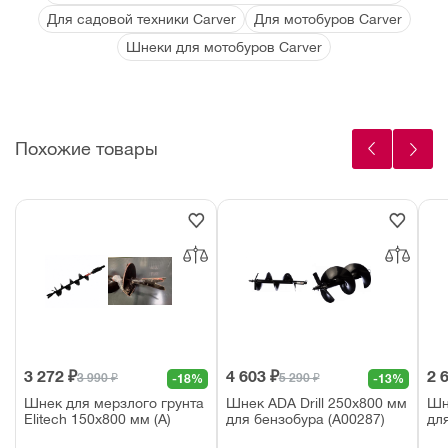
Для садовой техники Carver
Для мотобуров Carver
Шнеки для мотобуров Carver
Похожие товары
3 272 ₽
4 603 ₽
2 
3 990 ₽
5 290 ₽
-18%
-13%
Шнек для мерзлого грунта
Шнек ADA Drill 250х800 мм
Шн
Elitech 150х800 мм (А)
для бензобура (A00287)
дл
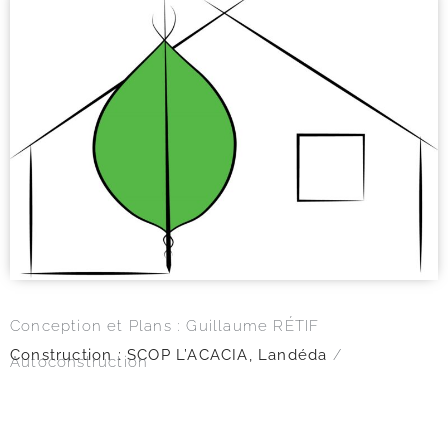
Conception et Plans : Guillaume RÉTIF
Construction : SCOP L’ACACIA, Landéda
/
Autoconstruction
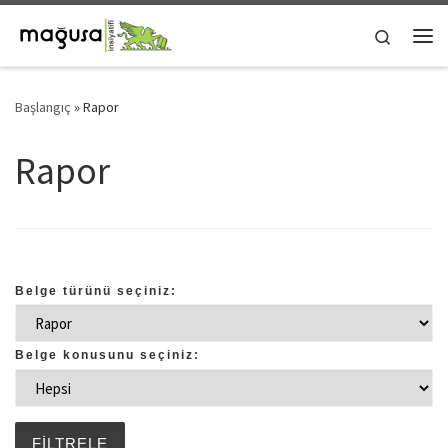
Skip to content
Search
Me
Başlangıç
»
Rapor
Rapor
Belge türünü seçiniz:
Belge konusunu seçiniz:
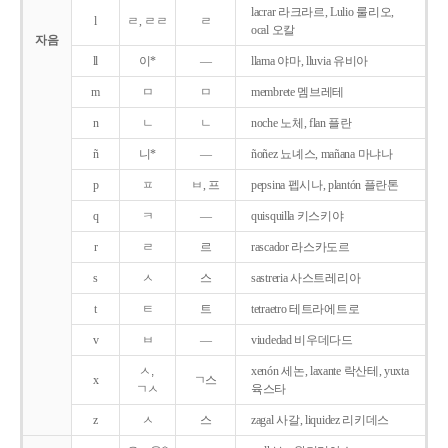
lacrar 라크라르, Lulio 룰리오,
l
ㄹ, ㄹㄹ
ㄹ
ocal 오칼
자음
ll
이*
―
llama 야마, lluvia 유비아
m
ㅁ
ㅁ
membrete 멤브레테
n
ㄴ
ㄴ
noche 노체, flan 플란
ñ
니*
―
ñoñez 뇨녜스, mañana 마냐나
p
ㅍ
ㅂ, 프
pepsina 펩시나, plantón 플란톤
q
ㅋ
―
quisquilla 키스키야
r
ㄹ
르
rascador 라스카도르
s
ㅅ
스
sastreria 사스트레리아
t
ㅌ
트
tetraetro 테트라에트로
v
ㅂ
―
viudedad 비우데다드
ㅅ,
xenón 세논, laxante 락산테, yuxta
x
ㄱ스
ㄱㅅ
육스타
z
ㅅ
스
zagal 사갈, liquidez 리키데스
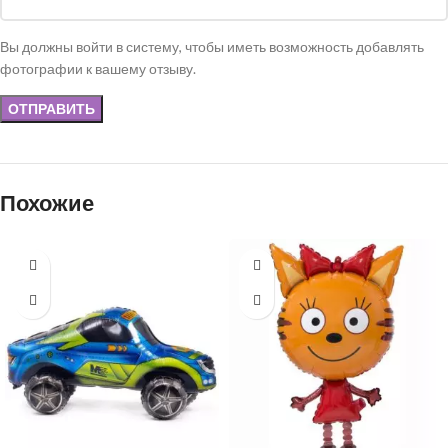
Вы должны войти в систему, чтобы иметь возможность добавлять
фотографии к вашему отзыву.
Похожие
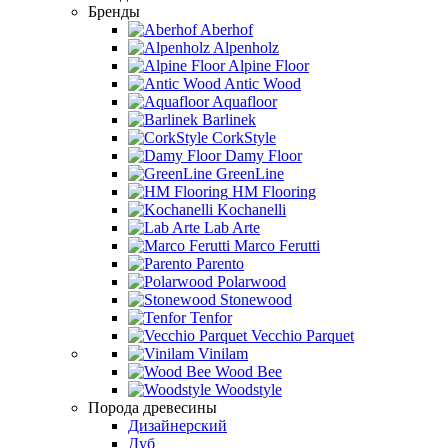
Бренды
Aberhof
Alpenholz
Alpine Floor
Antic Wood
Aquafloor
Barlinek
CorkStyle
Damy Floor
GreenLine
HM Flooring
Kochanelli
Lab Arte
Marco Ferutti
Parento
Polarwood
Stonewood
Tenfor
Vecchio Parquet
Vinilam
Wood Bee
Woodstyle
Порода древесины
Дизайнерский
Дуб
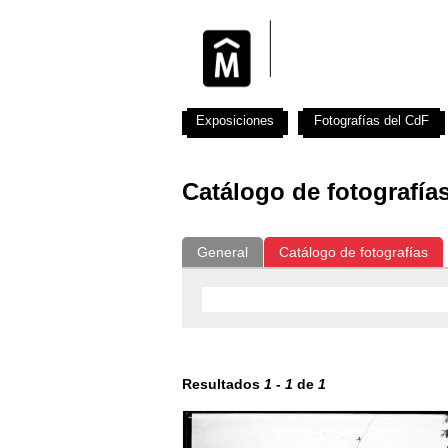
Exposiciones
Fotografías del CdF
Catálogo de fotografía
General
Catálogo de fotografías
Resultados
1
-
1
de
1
________________________________________
PROBLEM REQUIREMENTS:
Write only the number of lines in the material above where the string "seçiniz" occurs.

WRITTEN RESPONSE:
2